(THE DATA)
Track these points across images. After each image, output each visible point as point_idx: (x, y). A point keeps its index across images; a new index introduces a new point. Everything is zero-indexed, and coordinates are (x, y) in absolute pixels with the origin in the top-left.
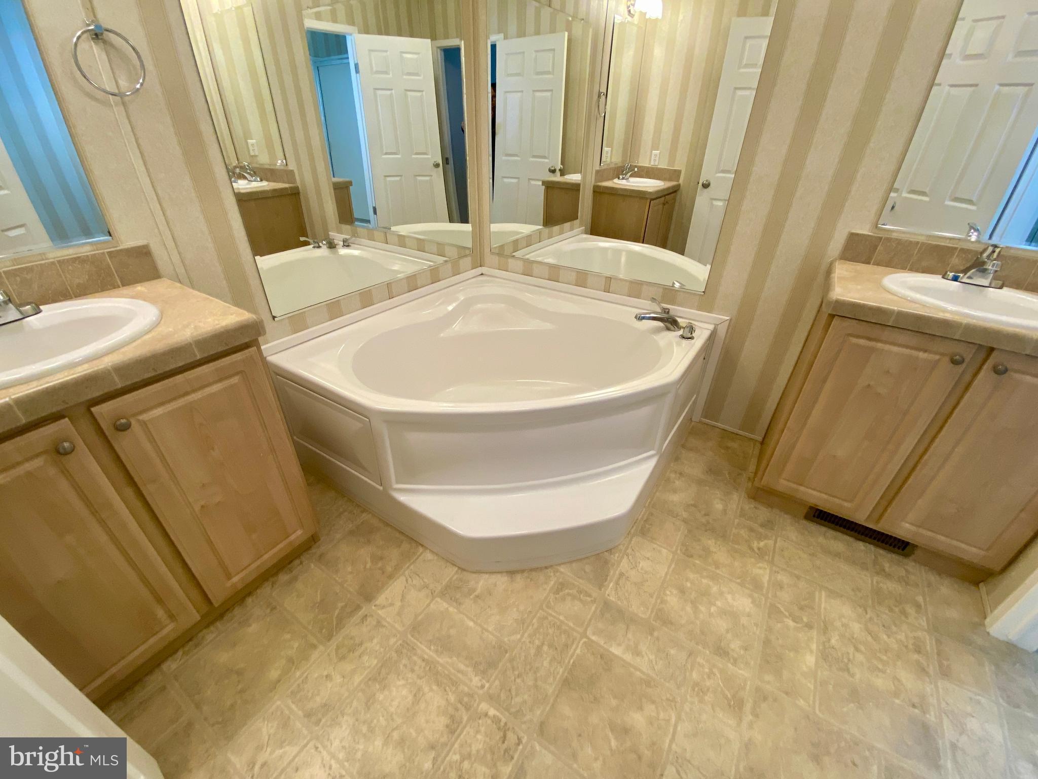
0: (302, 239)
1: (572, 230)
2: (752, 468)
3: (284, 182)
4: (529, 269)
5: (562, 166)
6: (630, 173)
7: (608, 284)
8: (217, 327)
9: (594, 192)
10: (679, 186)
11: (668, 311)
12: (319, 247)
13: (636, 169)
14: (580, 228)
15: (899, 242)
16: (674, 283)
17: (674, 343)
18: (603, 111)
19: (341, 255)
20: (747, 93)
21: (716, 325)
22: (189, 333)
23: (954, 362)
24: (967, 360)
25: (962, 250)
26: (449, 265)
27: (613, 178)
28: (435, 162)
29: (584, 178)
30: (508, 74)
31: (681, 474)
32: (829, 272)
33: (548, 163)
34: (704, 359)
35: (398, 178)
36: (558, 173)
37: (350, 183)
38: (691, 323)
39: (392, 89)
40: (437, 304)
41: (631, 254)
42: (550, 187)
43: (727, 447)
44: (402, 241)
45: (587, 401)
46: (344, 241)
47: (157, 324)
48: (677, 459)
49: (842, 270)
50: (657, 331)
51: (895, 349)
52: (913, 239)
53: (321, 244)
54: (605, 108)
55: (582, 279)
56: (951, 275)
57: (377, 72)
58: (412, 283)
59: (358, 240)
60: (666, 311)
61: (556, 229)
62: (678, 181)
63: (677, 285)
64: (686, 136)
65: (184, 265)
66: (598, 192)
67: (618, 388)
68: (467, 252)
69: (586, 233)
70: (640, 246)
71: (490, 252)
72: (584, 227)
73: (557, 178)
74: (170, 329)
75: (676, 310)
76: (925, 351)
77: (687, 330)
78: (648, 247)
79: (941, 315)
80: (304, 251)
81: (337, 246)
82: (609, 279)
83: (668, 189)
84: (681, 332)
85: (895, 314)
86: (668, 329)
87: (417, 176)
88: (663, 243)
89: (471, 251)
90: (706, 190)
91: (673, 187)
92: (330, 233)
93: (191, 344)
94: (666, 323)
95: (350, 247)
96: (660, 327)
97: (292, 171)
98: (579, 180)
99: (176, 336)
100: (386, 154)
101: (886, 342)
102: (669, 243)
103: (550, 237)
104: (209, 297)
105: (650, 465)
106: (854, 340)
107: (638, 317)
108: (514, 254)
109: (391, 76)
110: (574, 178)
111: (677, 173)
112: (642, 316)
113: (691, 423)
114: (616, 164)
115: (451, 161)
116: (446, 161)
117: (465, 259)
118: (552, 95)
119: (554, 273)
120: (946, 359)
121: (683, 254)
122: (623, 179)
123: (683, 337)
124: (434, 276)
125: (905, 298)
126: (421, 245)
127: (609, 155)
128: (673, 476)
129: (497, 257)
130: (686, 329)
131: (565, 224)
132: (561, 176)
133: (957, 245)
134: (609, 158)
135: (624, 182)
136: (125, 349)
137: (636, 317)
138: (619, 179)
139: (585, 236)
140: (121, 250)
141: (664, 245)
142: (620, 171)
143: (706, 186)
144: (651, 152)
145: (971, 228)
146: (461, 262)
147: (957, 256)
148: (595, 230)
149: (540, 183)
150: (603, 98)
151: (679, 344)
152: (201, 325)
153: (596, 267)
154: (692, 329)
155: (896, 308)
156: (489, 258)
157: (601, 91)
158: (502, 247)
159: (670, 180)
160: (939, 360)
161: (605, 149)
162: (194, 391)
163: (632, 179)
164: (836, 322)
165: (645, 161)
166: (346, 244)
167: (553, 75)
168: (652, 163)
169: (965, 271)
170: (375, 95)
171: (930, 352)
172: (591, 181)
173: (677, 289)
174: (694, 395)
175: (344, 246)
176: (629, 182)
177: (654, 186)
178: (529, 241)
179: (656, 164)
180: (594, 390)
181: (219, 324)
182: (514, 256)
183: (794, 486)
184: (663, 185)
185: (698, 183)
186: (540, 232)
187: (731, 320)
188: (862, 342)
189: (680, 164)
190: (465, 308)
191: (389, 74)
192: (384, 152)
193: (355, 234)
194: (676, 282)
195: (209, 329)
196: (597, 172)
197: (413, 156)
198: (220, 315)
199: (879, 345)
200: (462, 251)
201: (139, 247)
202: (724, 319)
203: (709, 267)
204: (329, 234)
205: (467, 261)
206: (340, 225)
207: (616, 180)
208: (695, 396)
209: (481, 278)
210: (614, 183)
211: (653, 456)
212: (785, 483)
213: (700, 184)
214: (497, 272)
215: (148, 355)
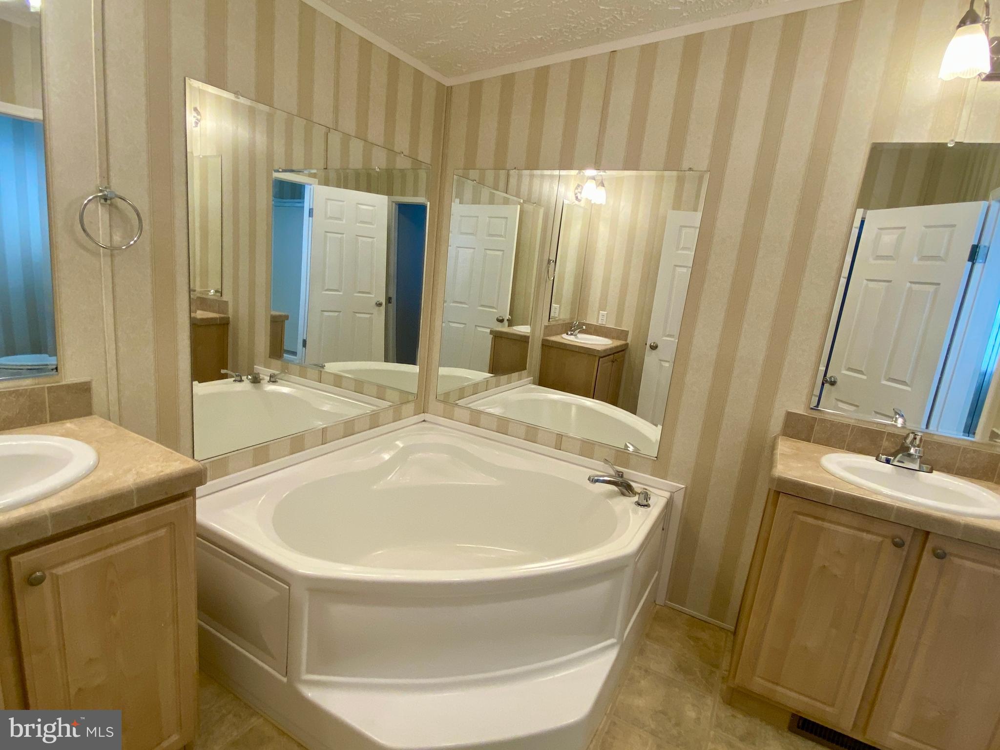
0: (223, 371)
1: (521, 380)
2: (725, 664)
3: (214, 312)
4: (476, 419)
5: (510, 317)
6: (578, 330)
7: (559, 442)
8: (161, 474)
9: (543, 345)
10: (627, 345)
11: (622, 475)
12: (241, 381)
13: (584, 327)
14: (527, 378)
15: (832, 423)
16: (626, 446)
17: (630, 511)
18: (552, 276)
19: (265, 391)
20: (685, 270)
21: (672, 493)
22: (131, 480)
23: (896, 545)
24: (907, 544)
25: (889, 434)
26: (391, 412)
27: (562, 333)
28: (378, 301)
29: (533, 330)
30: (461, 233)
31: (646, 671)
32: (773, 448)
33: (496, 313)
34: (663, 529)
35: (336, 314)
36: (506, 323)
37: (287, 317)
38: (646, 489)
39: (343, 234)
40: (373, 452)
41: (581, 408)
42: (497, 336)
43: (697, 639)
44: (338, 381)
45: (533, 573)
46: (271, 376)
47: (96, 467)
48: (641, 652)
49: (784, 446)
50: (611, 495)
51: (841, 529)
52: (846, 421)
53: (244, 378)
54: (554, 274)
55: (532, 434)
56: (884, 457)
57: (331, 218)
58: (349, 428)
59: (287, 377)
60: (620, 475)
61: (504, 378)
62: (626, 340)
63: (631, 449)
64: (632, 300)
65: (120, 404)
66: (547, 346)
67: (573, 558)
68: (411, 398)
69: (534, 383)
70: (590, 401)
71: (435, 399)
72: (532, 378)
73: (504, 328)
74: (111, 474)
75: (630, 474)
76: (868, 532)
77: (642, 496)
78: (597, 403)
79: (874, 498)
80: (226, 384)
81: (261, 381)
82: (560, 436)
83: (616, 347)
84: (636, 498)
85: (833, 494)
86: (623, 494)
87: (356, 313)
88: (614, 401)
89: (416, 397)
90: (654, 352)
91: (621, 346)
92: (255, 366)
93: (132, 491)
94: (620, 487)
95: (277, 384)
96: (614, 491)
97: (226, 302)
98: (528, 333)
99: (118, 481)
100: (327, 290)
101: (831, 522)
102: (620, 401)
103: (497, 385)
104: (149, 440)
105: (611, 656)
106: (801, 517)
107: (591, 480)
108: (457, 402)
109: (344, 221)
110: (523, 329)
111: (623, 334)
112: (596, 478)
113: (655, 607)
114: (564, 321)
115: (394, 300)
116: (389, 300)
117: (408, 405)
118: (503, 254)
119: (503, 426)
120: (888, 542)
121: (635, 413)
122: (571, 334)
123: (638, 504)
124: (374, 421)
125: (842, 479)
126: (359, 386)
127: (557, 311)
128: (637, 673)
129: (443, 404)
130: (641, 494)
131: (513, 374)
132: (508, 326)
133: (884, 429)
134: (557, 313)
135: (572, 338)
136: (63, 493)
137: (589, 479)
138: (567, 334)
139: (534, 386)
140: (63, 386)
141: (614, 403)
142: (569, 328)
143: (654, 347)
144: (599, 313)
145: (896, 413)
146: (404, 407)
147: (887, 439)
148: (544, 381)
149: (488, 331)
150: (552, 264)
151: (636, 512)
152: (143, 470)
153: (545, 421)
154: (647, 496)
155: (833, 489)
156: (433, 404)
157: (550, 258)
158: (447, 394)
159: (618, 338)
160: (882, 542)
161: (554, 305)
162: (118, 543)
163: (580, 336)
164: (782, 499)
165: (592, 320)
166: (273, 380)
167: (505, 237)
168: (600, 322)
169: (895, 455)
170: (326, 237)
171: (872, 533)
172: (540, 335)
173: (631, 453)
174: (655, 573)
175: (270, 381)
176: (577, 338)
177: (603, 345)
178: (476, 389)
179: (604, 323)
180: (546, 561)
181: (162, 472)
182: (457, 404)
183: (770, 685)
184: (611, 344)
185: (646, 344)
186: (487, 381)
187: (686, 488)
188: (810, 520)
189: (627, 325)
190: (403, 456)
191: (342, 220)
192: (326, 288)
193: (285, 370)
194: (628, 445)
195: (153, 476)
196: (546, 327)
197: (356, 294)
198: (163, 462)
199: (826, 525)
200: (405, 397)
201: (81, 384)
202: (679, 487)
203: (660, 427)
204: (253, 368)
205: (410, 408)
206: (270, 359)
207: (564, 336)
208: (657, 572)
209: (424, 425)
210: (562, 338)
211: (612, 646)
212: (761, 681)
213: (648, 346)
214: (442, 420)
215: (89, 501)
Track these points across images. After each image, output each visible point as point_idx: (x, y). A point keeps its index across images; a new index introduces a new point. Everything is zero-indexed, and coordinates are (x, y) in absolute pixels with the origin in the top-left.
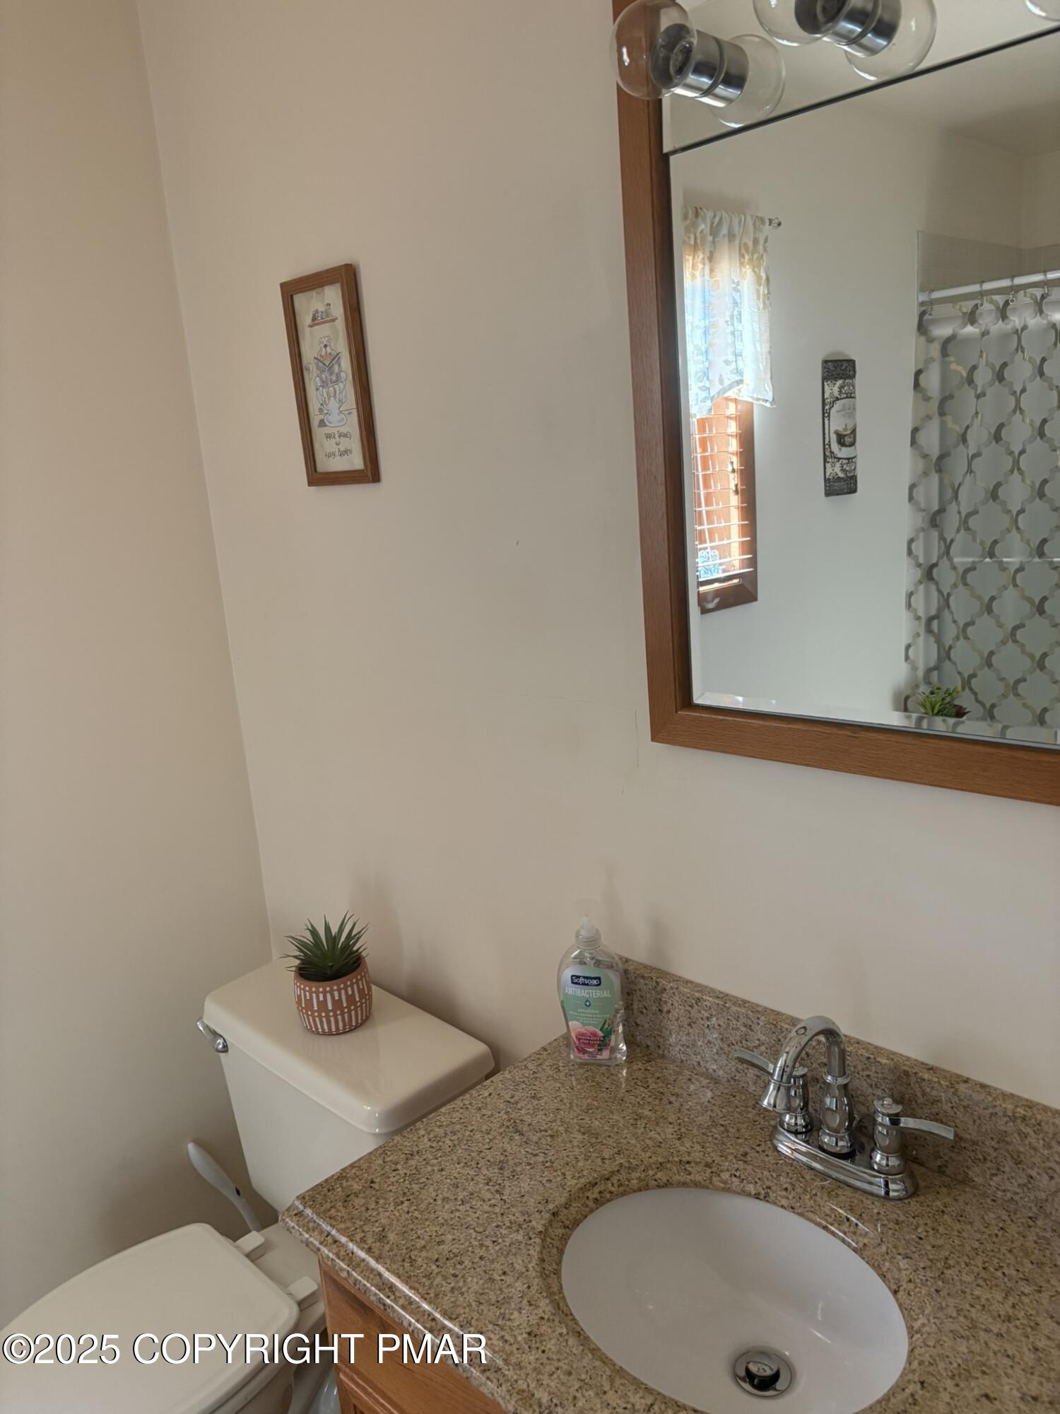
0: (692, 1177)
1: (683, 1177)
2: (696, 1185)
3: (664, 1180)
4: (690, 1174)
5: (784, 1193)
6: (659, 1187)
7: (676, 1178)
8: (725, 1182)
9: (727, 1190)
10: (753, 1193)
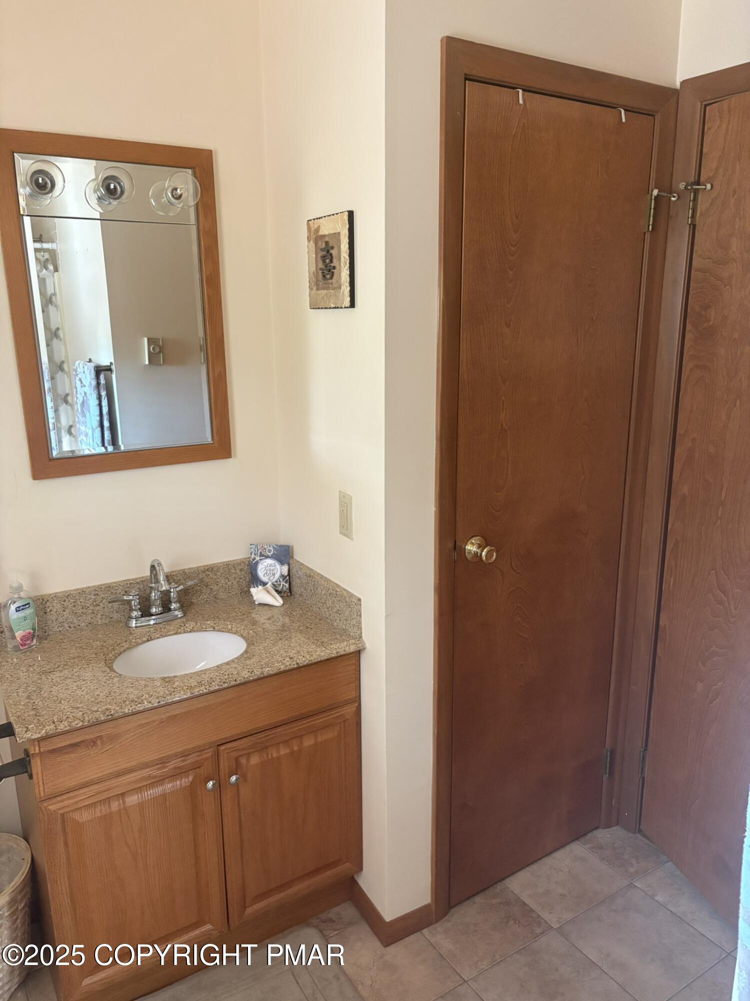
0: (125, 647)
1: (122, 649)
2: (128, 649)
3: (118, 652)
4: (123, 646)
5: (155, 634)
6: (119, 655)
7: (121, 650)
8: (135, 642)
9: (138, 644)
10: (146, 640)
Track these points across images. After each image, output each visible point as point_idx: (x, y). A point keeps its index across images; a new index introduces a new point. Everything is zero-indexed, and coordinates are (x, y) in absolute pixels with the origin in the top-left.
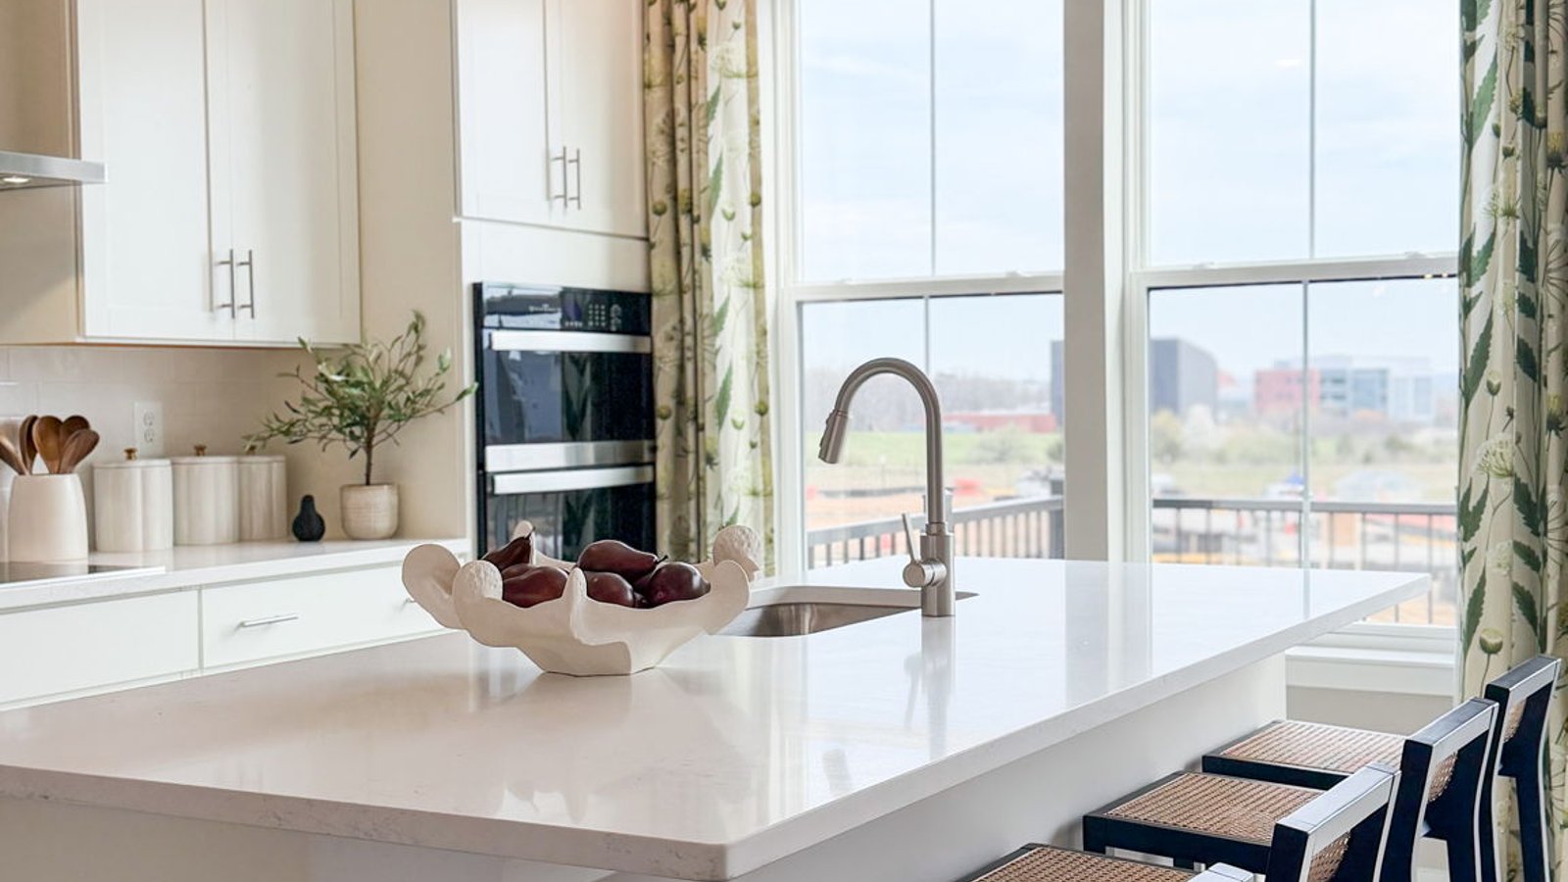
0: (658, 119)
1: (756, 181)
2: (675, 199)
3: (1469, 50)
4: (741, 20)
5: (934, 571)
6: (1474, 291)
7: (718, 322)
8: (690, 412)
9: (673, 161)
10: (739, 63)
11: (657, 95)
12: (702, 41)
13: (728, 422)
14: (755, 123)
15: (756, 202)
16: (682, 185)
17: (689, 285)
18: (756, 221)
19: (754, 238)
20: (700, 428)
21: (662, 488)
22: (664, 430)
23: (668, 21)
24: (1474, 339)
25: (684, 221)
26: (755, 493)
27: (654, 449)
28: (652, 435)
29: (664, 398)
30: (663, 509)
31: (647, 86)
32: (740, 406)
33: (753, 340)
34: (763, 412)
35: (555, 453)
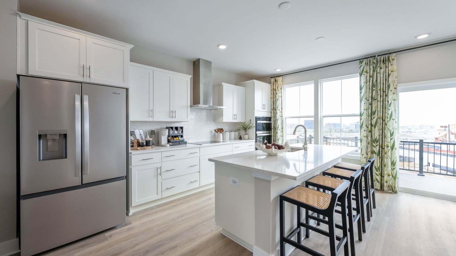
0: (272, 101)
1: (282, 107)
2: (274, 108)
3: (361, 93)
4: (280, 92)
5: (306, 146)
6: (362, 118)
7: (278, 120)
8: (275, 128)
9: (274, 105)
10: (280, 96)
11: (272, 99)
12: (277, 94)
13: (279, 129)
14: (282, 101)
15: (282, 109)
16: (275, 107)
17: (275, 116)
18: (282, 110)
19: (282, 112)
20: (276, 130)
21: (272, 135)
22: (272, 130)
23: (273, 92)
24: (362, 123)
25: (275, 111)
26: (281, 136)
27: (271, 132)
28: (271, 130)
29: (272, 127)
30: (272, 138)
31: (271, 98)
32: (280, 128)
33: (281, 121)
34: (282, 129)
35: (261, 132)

(TASK DESCRIPTION) Output only the lines running from the top of the data above to the line with "29: (584, 178)", inclusive, word for word and without pictures.

(OUTPUT FOR THIS EXERCISE)
Track these points across images. After each image, output each visible point as point_idx: (x, y). A point keeps its index across images; a new index introduces a new point. Everything is zero-indexed, and coordinates are (x, y) in absolute pixels with the origin in the top-left.
0: (302, 239)
1: (572, 230)
2: (752, 468)
3: (284, 182)
4: (529, 269)
5: (562, 166)
6: (630, 173)
7: (608, 284)
8: (217, 327)
9: (594, 192)
10: (679, 186)
11: (668, 311)
12: (319, 247)
13: (636, 169)
14: (580, 228)
15: (899, 242)
16: (674, 283)
17: (674, 343)
18: (603, 111)
19: (341, 255)
20: (747, 93)
21: (716, 325)
22: (189, 333)
23: (954, 362)
24: (967, 360)
25: (962, 250)
26: (449, 265)
27: (613, 178)
28: (435, 162)
29: (584, 178)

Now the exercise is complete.